■ Brief
In the records below, some lines hold the word "keys". Copy each of those lines.

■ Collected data
══════
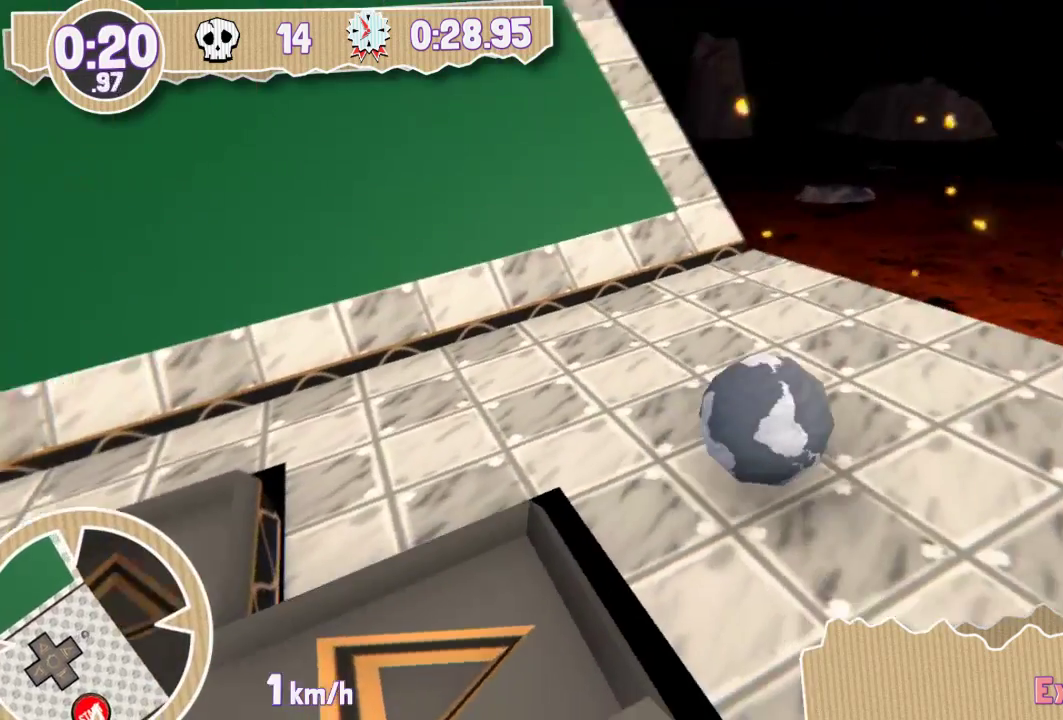
Gameplay with keyboard; each line is a JSON object with the keys held at the frame after it. "events" lists presses ("down") and releases ("up") of "down", "left", "right" and "up" between this image and that frame as [ms after this image, input, new state], when the widget could be followed in between. No other keys are recorded. Mouse input is not recorded. Not read: other_keys.
{"keys": ["down", "left"], "events": [[384, "down", "down"], [384, "left", "down"]]}
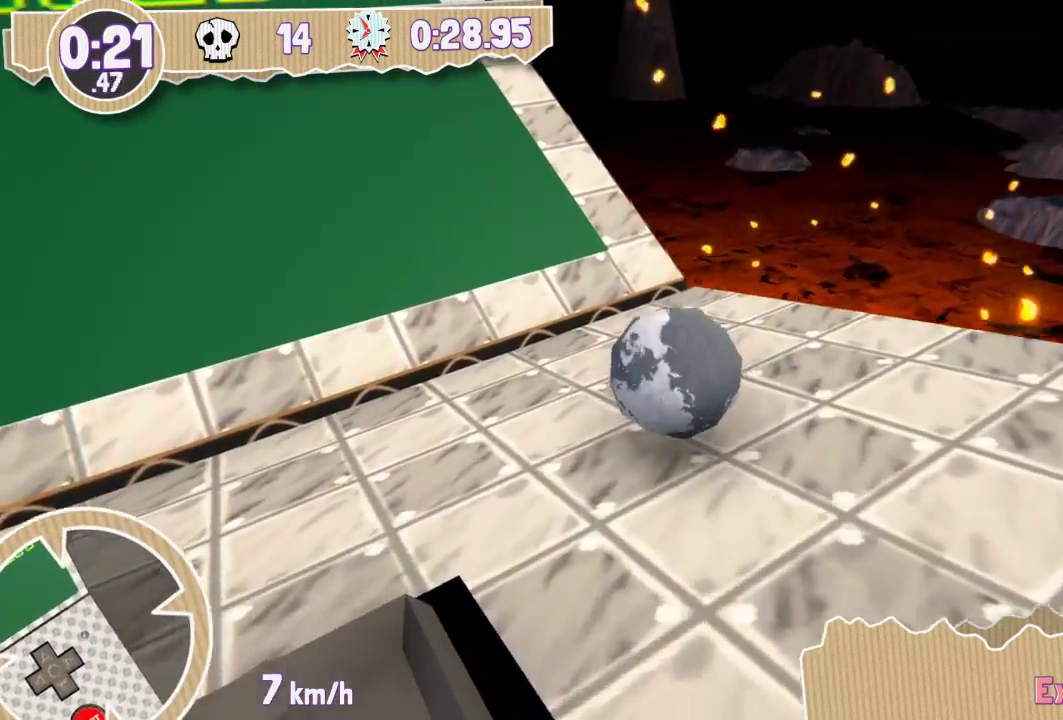
{"keys": ["down", "left"], "events": [[283, "down", "up"], [283, "left", "up"], [500, "down", "down"], [500, "left", "down"]]}
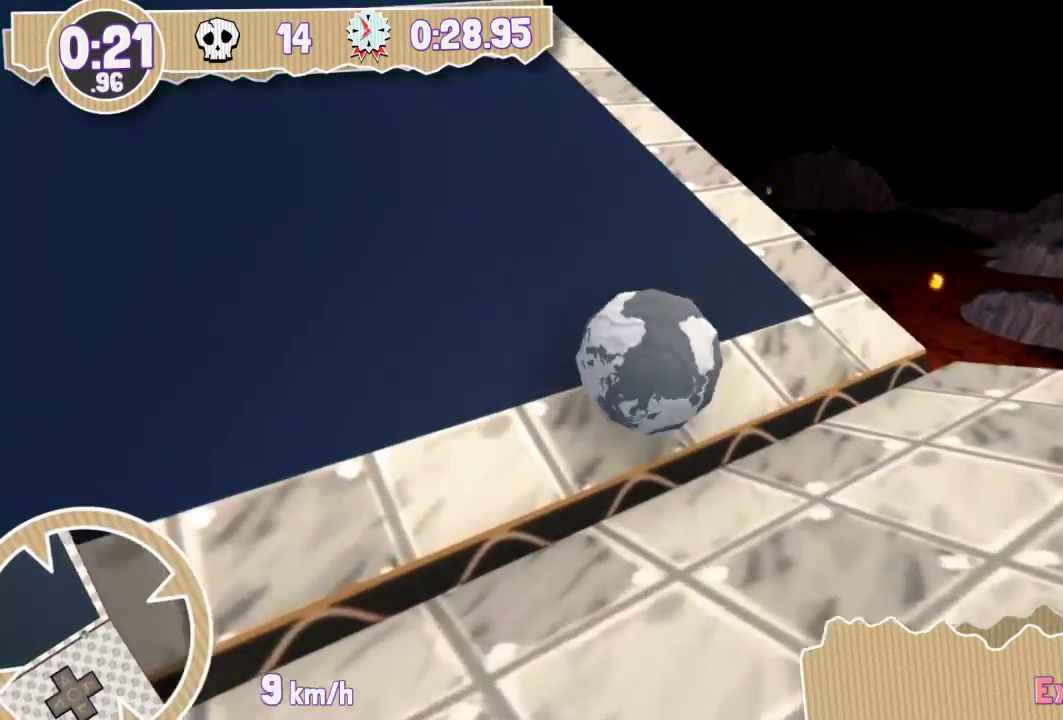
{"keys": [], "events": [[300, "down", "up"], [300, "left", "up"]]}
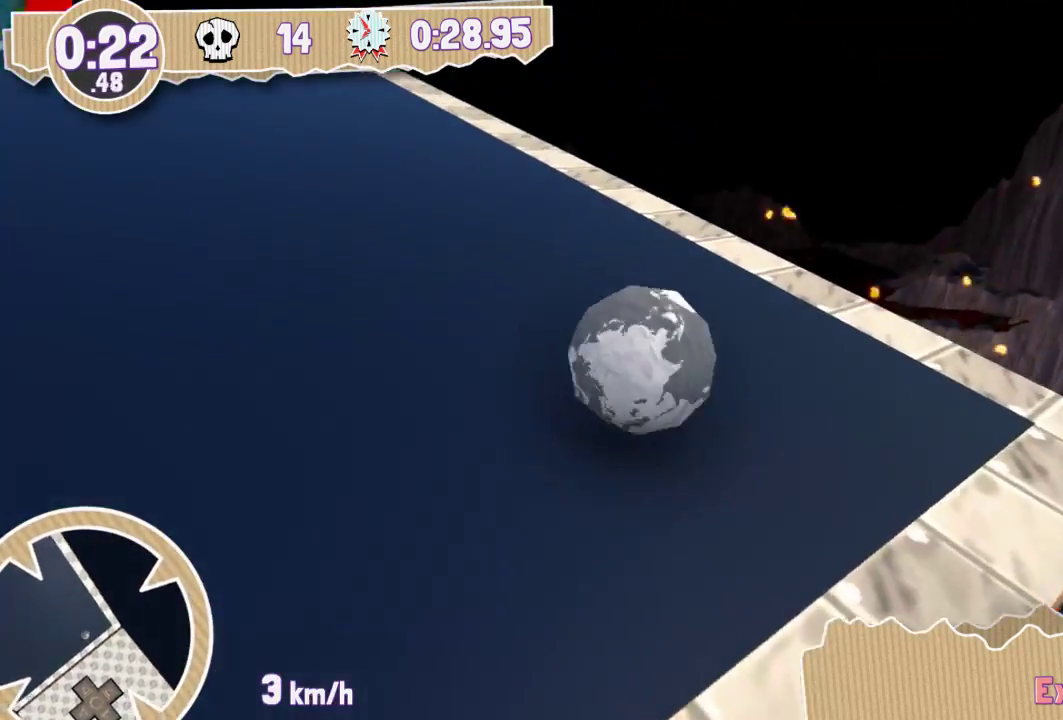
{"keys": ["down", "left"], "events": [[250, "down", "down"], [250, "left", "down"]]}
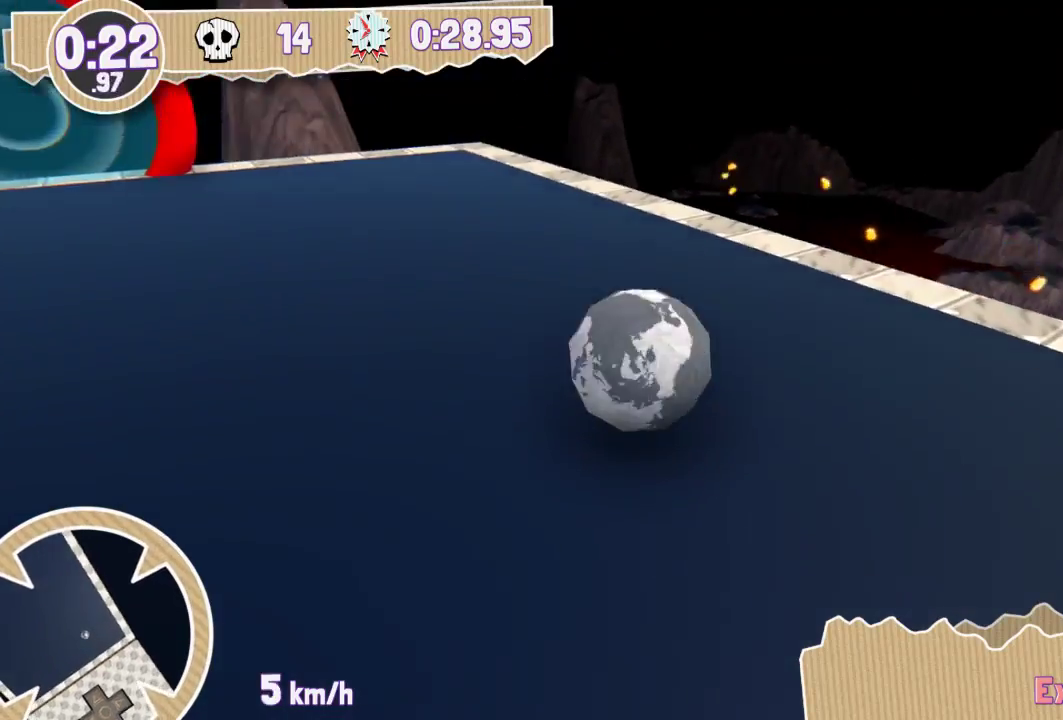
{"keys": ["down", "left"], "events": [[117, "down", "up"], [117, "left", "up"], [451, "down", "down"], [467, "left", "down"]]}
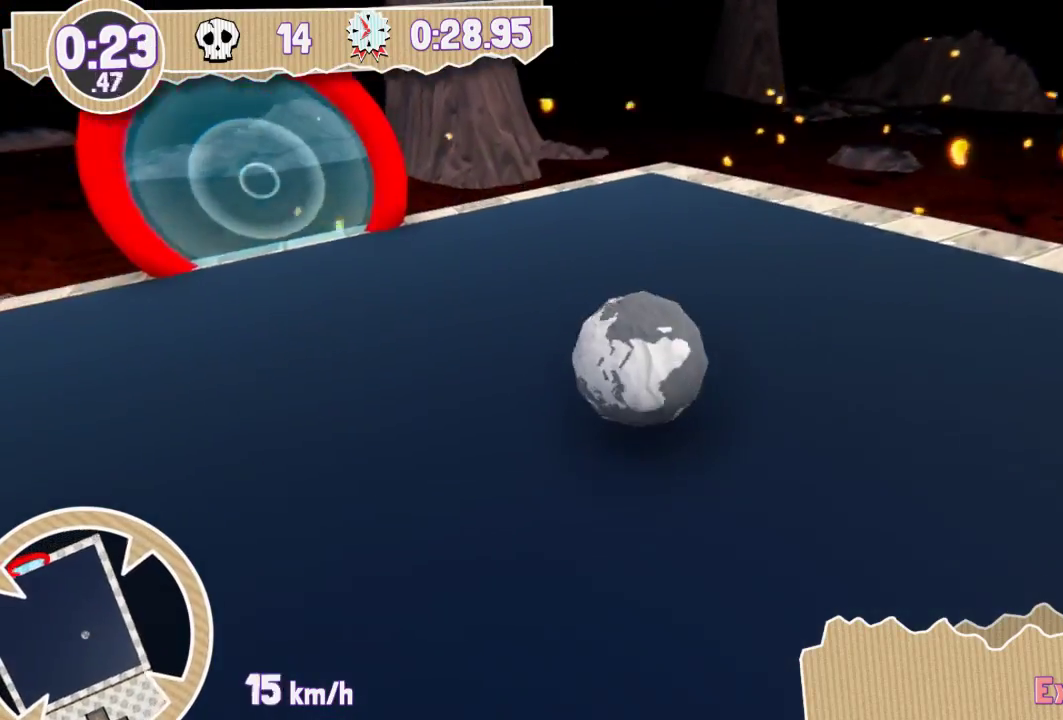
{"keys": ["down", "left"], "events": []}
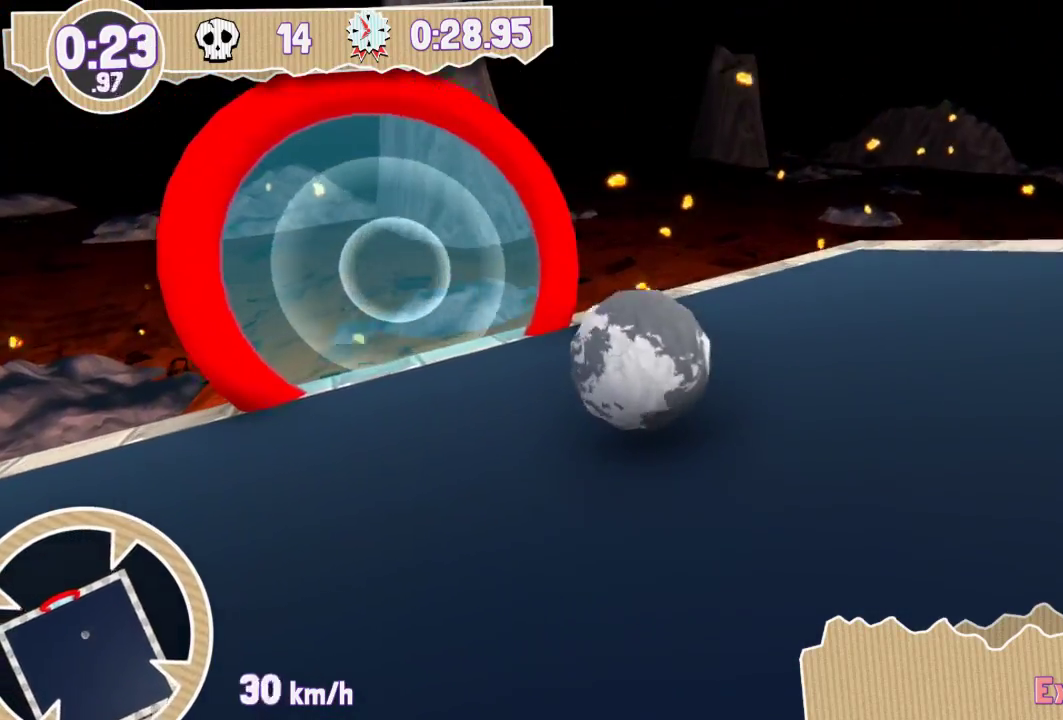
{"keys": [], "events": [[234, "down", "up"], [234, "left", "up"]]}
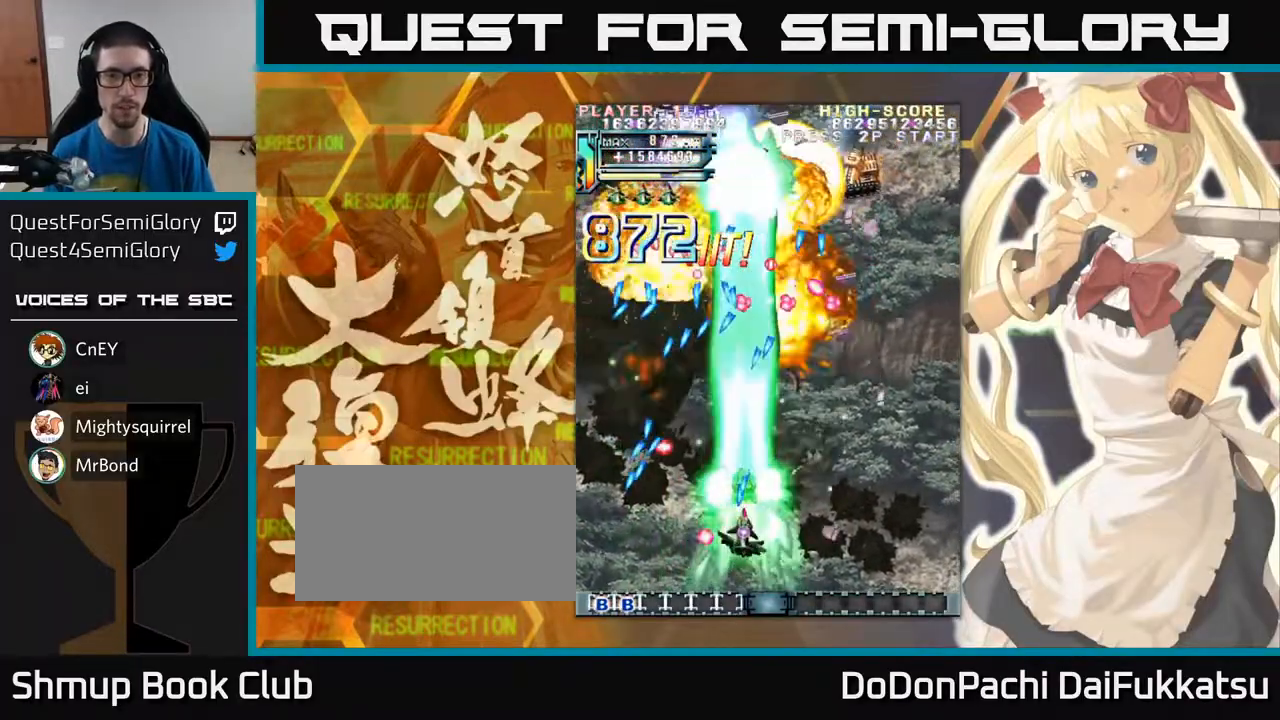
Gameplay with a controller (arcade stick); each line is a JSON object with the inputs held at the frame after it. "events" lists button and stick changes between this image and that frame as [ms after this image, input, new state], when the widget could be followed in between. Not read: L3 R3 other_buttons.
{"buttons": [], "left_stick": "left", "events": [[50, "left_stick", "right"], [300, "left_stick", "left"]]}
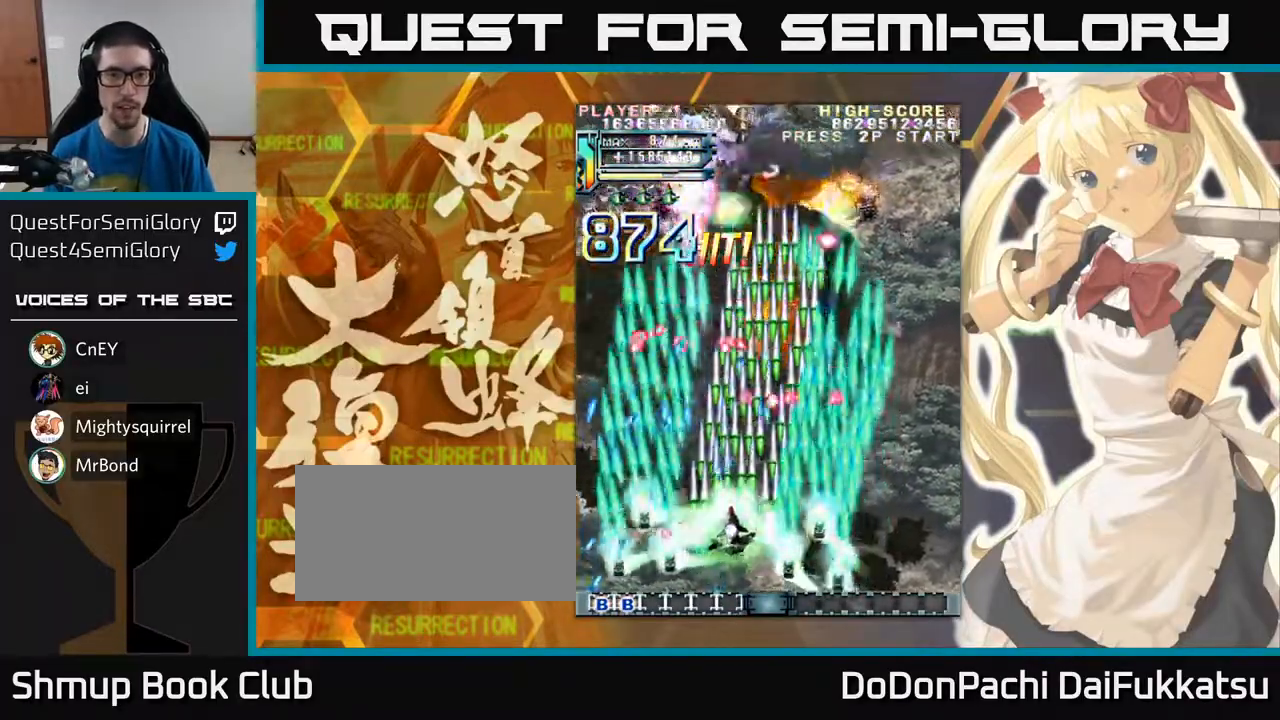
{"buttons": [], "left_stick": "right", "events": [[33, "left_stick", "down"], [117, "left_stick", "down-right"], [250, "left_stick", "right"]]}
══════
■ Response to the exercise
Gameplay with keyboard; each line is a JSON object with the keys held at the frame after it. "events" lists presses ("down") and releases ("up") of "down", "left", "right" and "up" between this image and that frame as [ms after this image, input, new state], when the widget could be followed in between. No other keys are recorded. Mouse input is not recorded. Not read: other_keys.
{"keys": ["down", "left"], "events": [[384, "down", "down"], [384, "left", "down"]]}
{"keys": ["down", "left"], "events": [[283, "down", "up"], [283, "left", "up"], [500, "down", "down"], [500, "left", "down"]]}
{"keys": [], "events": [[300, "down", "up"], [300, "left", "up"]]}
{"keys": ["down", "left"], "events": [[250, "down", "down"], [250, "left", "down"]]}
{"keys": ["down", "left"], "events": [[117, "down", "up"], [117, "left", "up"], [451, "down", "down"], [467, "left", "down"]]}
{"keys": ["down", "left"], "events": []}
{"keys": [], "events": [[234, "down", "up"], [234, "left", "up"]]}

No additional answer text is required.